Further down we see Leaf3 and Leaf4 are advertising TENANT-B in VRF context 50002 with the prefix 10.20.20.0/24.
Putting It All Together
When you look at these route types individually, it might seem complicated, but I believe they become easier to understand when you view them as pieces of a complete system.

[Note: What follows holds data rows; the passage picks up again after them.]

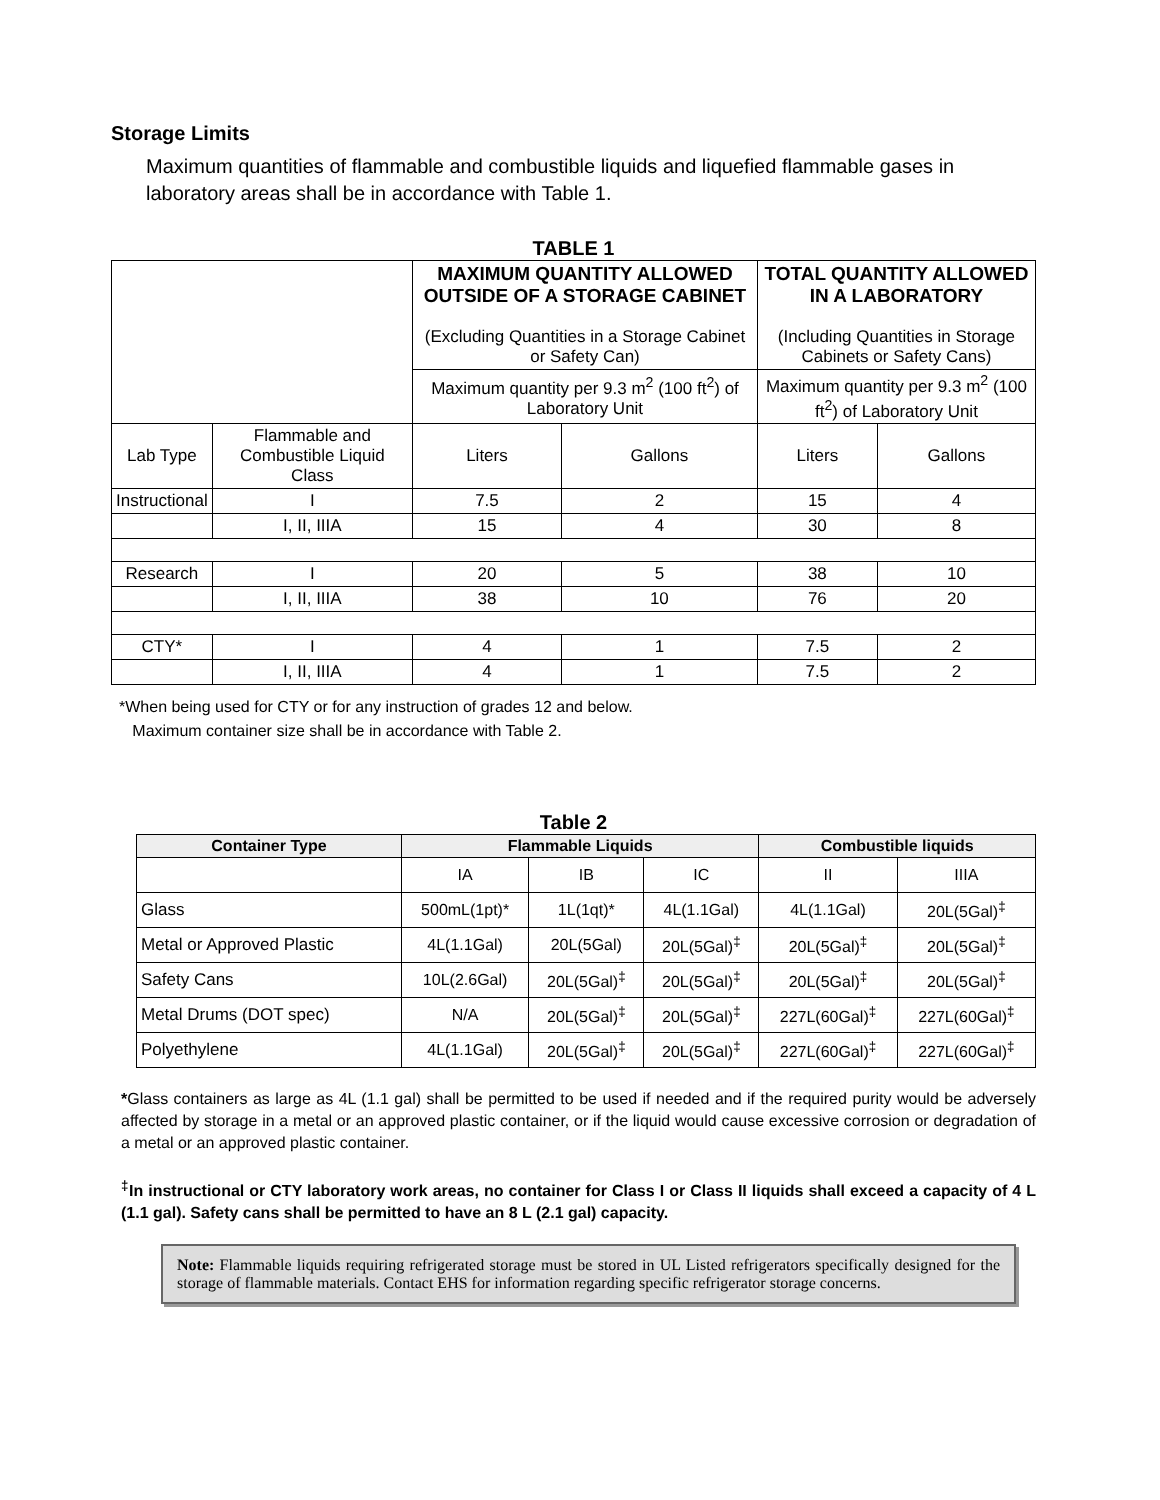Storage Limits
Maximum quantities of flammable and combustible liquids and liquefied flammable gases in laboratory areas shall be in accordance with Table 1.
TABLE 1
| | | MAXIMUM QUANTITY ALLOWED OUTSIDE OF A STORAGE CABINET (Excluding Quantities in a Storage Cabinet or Safety Can) | | TOTAL QUANTITY ALLOWED IN A LABORATORY (Including Quantities in Storage Cabinets or Safety Cans) | |
| | | Maximum quantity per 9.3 m<sup>2</sup> (100 ft<sup>2</sup>) of Laboratory Unit | | Maximum quantity per 9.3 m<sup>2</sup> (100 ft<sup>2</sup>) of Laboratory Unit | |
| Lab Type | Flammable and Combustible Liquid Class | Liters | Gallons | Liters | Gallons |
| Instructional | I | 7.5 | 2 | 15 | 4 |
| | I, II, IIIA | 15 | 4 | 30 | 8 |
| Research | I | 20 | 5 | 38 | 10 |
| | I, II, IIIA | 38 | 10 | 76 | 20 |
| CTY* | I | 4 | 1 | 7.5 | 2 |
| | I, II, IIIA | 4 | 1 | 7.5 | 2 |
*When being used for CTY or for any instruction of grades 12 and below.
Maximum container size shall be in accordance with Table 2.
Table 2
| Container Type | Flammable Liquids | | | Combustible liquids | |
| --- | --- | --- | --- | --- | --- |
| | IA | IB | IC | II | IIIA |
| Glass | 500mL(1pt)* | 1L(1qt)* | 4L(1.1Gal) | 4L(1.1Gal) | 20L(5Gal)<sup>‡</sup> |
| Metal or Approved Plastic | 4L(1.1Gal) | 20L(5Gal) | 20L(5Gal)<sup>‡</sup> | 20L(5Gal)<sup>‡</sup> | 20L(5Gal)<sup>‡</sup> |
| Safety Cans | 10L(2.6Gal) | 20L(5Gal)<sup>‡</sup> | 20L(5Gal)<sup>‡</sup> | 20L(5Gal)<sup>‡</sup> | 20L(5Gal)<sup>‡</sup> |
| Metal Drums (DOT spec) | N/A | 20L(5Gal)<sup>‡</sup> | 20L(5Gal)<sup>‡</sup> | 227L(60Gal)<sup>‡</sup> | 227L(60Gal)<sup>‡</sup> |
| Polyethylene | 4L(1.1Gal) | 20L(5Gal)<sup>‡</sup> | 20L(5Gal)<sup>‡</sup> | 227L(60Gal)<sup>‡</sup> | 227L(60Gal)<sup>‡</sup> |
*Glass containers as large as 4L (1.1 gal) shall be permitted to be used if needed and if the required purity would be adversely affected by storage in a metal or an approved plastic container, or if the liquid would cause excessive corrosion or degradation of a metal or an approved plastic container.
<sup>‡</sup> In instructional or CTY laboratory work areas, no container for Class I or Class II liquids shall exceed a capacity of 4 L (1.1 gal). Safety cans shall be permitted to have an 8 L (2.1 gal) capacity.
Note: Flammable liquids requiring refrigerated storage must be stored in UL Listed refrigerators specifically designed for the storage of flammable materials. Contact EHS for information regarding specific refrigerator storage concerns.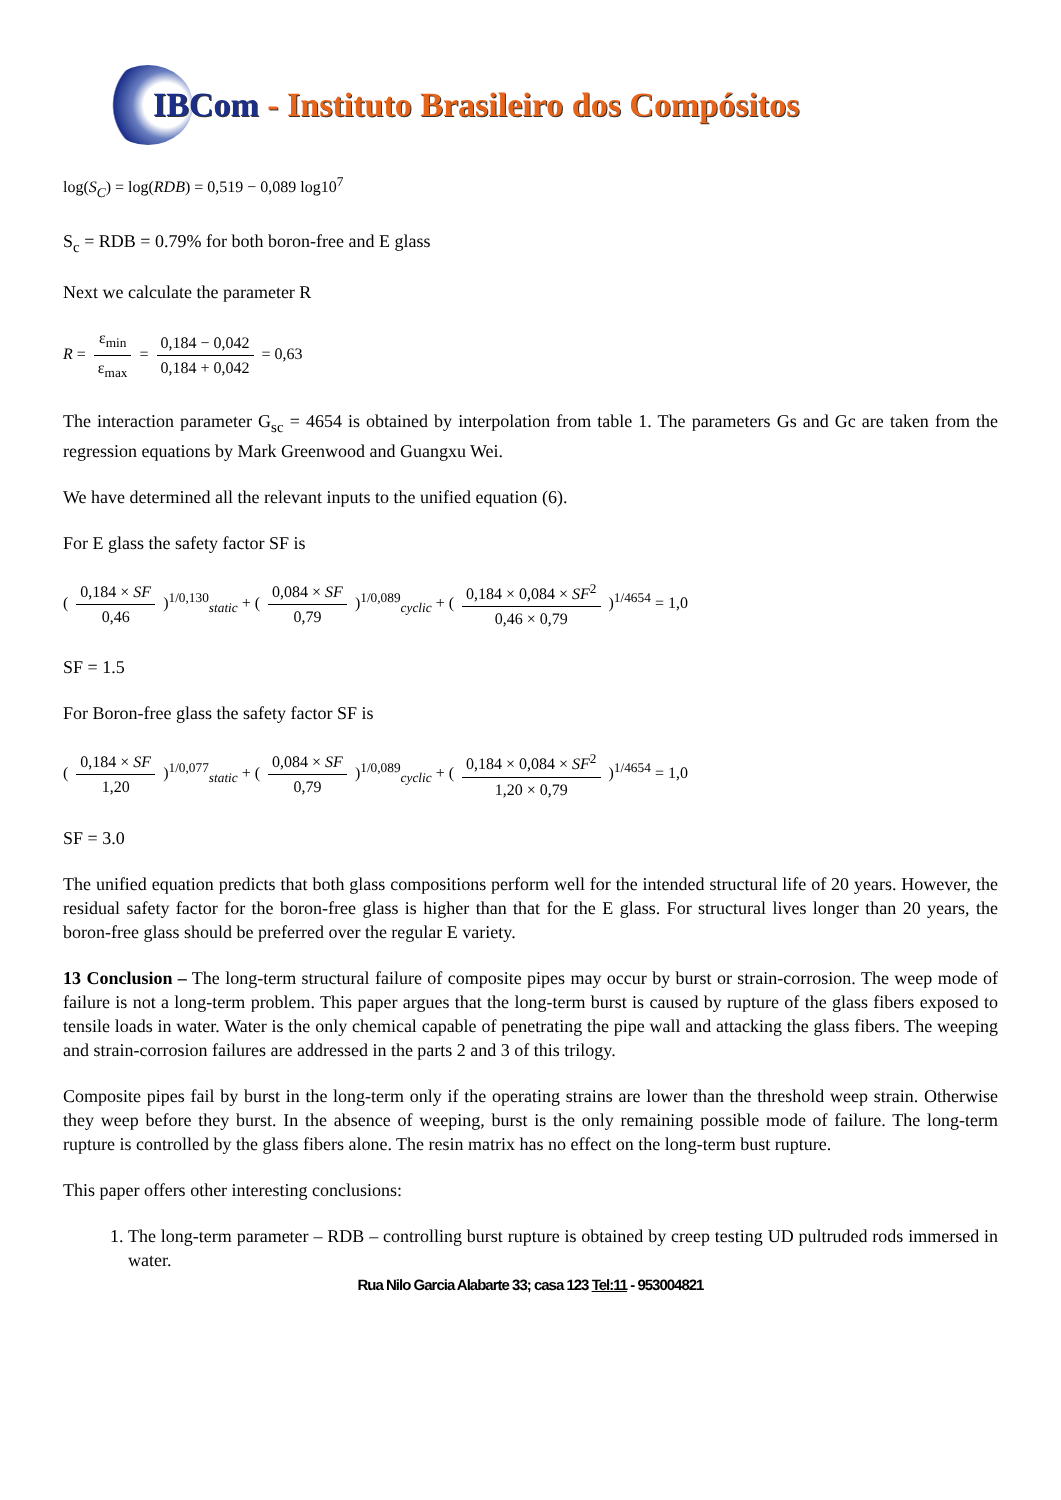IBCom - Instituto Brasileiro dos Compósitos
log(S<sub>C</sub>) = log(RDB) = 0,519 − 0,089 log10<sup>7</sup>
S<sub>c</sub> = RDB = 0.79% for both boron-free and E glass
Next we calculate the parameter R
R = ε<sub>min</sub> ε<sub>max</sub> = 0,184 − 0,042 0,184 + 0,042 = 0,63
The interaction parameter G<sub>sc</sub> = 4654 is obtained by interpolation from table 1. The parameters Gs and Gc are taken from the regression equations by Mark Greenwood and Guangxu Wei.
We have determined all the relevant inputs to the unified equation (6).
For E glass the safety factor SF is
( 0,184 × SF 0,46 )<sup>1/0,130</sup><sub>static</sub> + ( 0,084 × SF 0,79 )<sup>1/0,089</sup><sub>cyclic</sub> + ( 0,184 × 0,084 × SF<sup>2</sup> 0,46 × 0,79 )<sup>1/4654</sup> = 1,0
SF = 1.5
For Boron-free glass the safety factor SF is
( 0,184 × SF 1,20 )<sup>1/0,077</sup><sub>static</sub> + ( 0,084 × SF 0,79 )<sup>1/0,089</sup><sub>cyclic</sub> + ( 0,184 × 0,084 × SF<sup>2</sup> 1,20 × 0,79 )<sup>1/4654</sup> = 1,0
SF = 3.0
The unified equation predicts that both glass compositions perform well for the intended structural life of 20 years. However, the residual safety factor for the boron-free glass is higher than that for the E glass. For structural lives longer than 20 years, the boron-free glass should be preferred over the regular E variety.
13 Conclusion – The long-term structural failure of composite pipes may occur by burst or strain-corrosion. The weep mode of failure is not a long-term problem. This paper argues that the long-term burst is caused by rupture of the glass fibers exposed to tensile loads in water. Water is the only chemical capable of penetrating the pipe wall and attacking the glass fibers. The weeping and strain-corrosion failures are addressed in the parts 2 and 3 of this trilogy.
Composite pipes fail by burst in the long-term only if the operating strains are lower than the threshold weep strain. Otherwise they weep before they burst. In the absence of weeping, burst is the only remaining possible mode of failure. The long-term rupture is controlled by the glass fibers alone. The resin matrix has no effect on the long-term bust rupture.
This paper offers other interesting conclusions:
1. The long-term parameter – RDB – controlling burst rupture is obtained by creep testing UD pultruded rods immersed in water.
Rua Nilo Garcia Alabarte 33; casa 123 Tel:11 - 953004821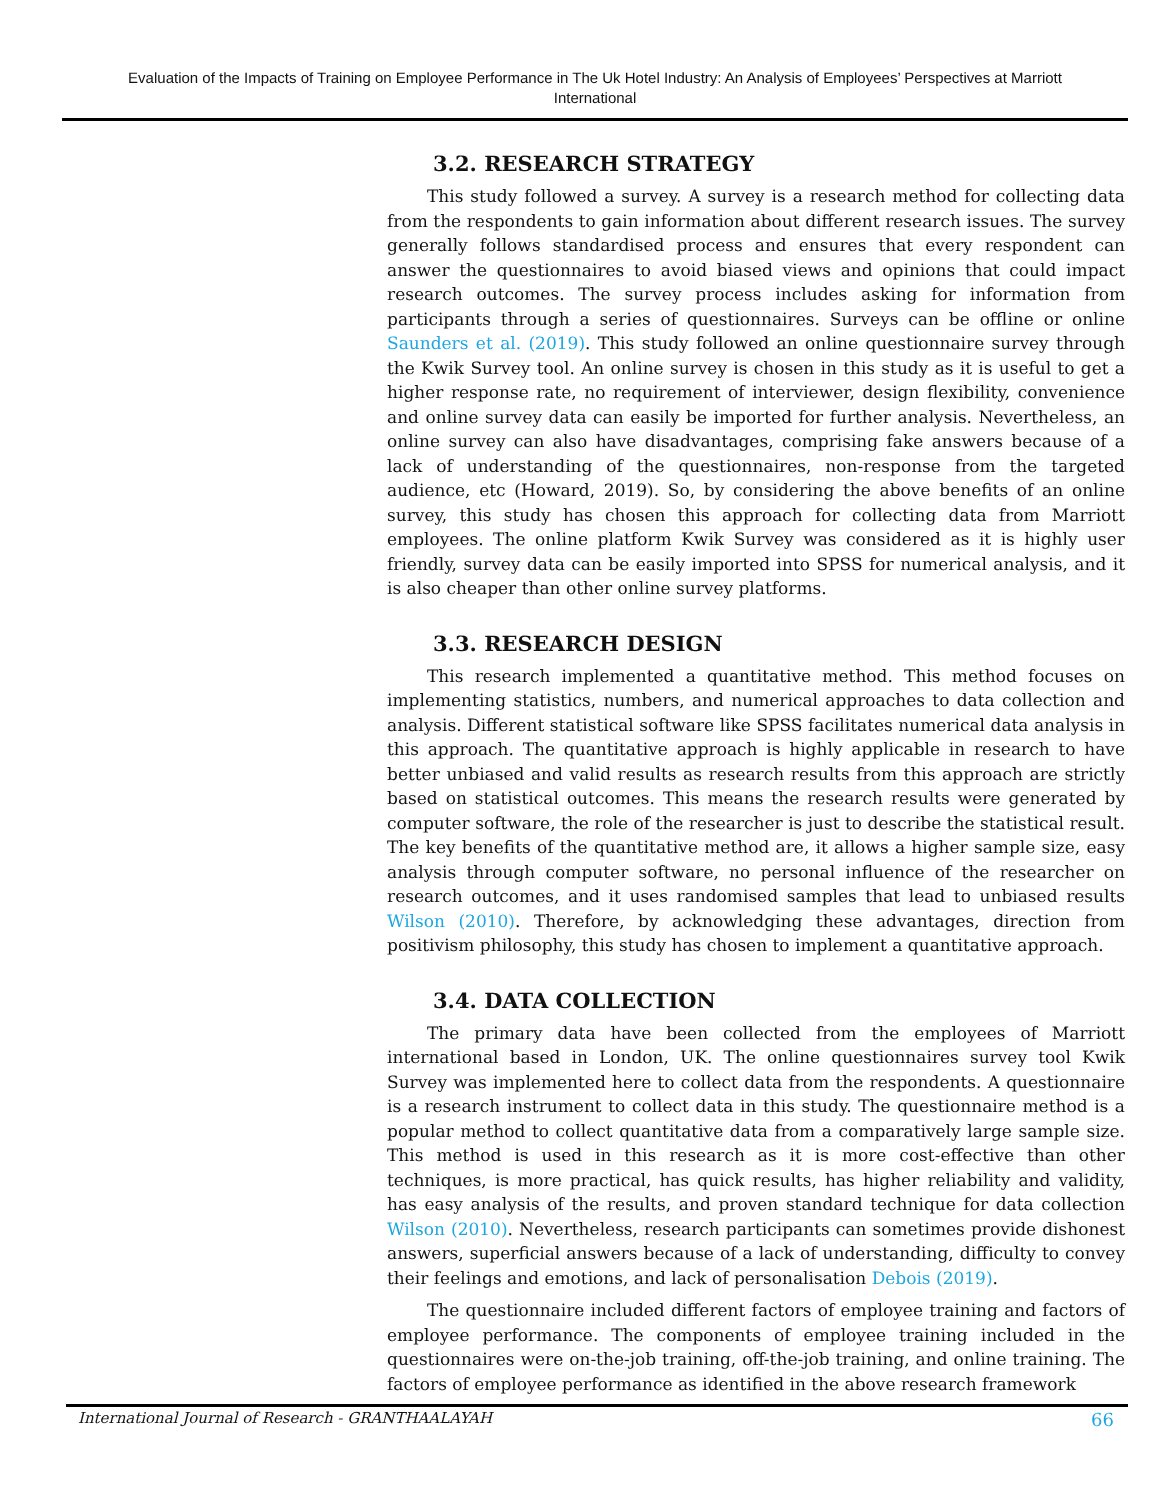Evaluation of the Impacts of Training on Employee Performance in The Uk Hotel Industry: An Analysis of Employees’ Perspectives at Marriott International
3.2. RESEARCH STRATEGY
This study followed a survey. A survey is a research method for collecting data from the respondents to gain information about different research issues. The survey generally follows standardised process and ensures that every respondent can answer the questionnaires to avoid biased views and opinions that could impact research outcomes. The survey process includes asking for information from participants through a series of questionnaires. Surveys can be offline or online Saunders et al. (2019). This study followed an online questionnaire survey through the Kwik Survey tool. An online survey is chosen in this study as it is useful to get a higher response rate, no requirement of interviewer, design flexibility, convenience and online survey data can easily be imported for further analysis. Nevertheless, an online survey can also have disadvantages, comprising fake answers because of a lack of understanding of the questionnaires, non-response from the targeted audience, etc (Howard, 2019). So, by considering the above benefits of an online survey, this study has chosen this approach for collecting data from Marriott employees. The online platform Kwik Survey was considered as it is highly user friendly, survey data can be easily imported into SPSS for numerical analysis, and it is also cheaper than other online survey platforms.
3.3. RESEARCH DESIGN
This research implemented a quantitative method. This method focuses on implementing statistics, numbers, and numerical approaches to data collection and analysis. Different statistical software like SPSS facilitates numerical data analysis in this approach. The quantitative approach is highly applicable in research to have better unbiased and valid results as research results from this approach are strictly based on statistical outcomes. This means the research results were generated by computer software, the role of the researcher is just to describe the statistical result. The key benefits of the quantitative method are, it allows a higher sample size, easy analysis through computer software, no personal influence of the researcher on research outcomes, and it uses randomised samples that lead to unbiased results Wilson (2010). Therefore, by acknowledging these advantages, direction from positivism philosophy, this study has chosen to implement a quantitative approach.
3.4. DATA COLLECTION
The primary data have been collected from the employees of Marriott international based in London, UK. The online questionnaires survey tool Kwik Survey was implemented here to collect data from the respondents. A questionnaire is a research instrument to collect data in this study. The questionnaire method is a popular method to collect quantitative data from a comparatively large sample size. This method is used in this research as it is more cost-effective than other techniques, is more practical, has quick results, has higher reliability and validity, has easy analysis of the results, and proven standard technique for data collection Wilson (2010). Nevertheless, research participants can sometimes provide dishonest answers, superficial answers because of a lack of understanding, difficulty to convey their feelings and emotions, and lack of personalisation Debois (2019).
The questionnaire included different factors of employee training and factors of employee performance. The components of employee training included in the questionnaires were on-the-job training, off-the-job training, and online training. The factors of employee performance as identified in the above research framework
International Journal of Research - GRANTHAALAYAH 66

Generally speaking, you’ll most frequently see Type 2 and Type 3 routes because they’re fundamental to endpoint learning and VXLAN operation. But as you begin implementing Anycast Gateways, tenant VRFs, and inter-subnet routing, you’ll see more Type 5 routes as well. And if you later introduce EVPN multihoming, Type 1 and Type 4 routes come into play to provide the control-plane intelligence we need for dual-homed endpoints.
In other words, each route type solves a specific problem, but together they allow EVPN to replace traditional flood-and-learn behavior with a scalable control-plane-driven architecture. And the real beauty of EVPN is that all of these route types are exchanged through standard MP-BGP which means that rather than relying on flooding and data-plane learning, the fabric distributes endpoint, gateway, and service information through a familiar and scalable control plane.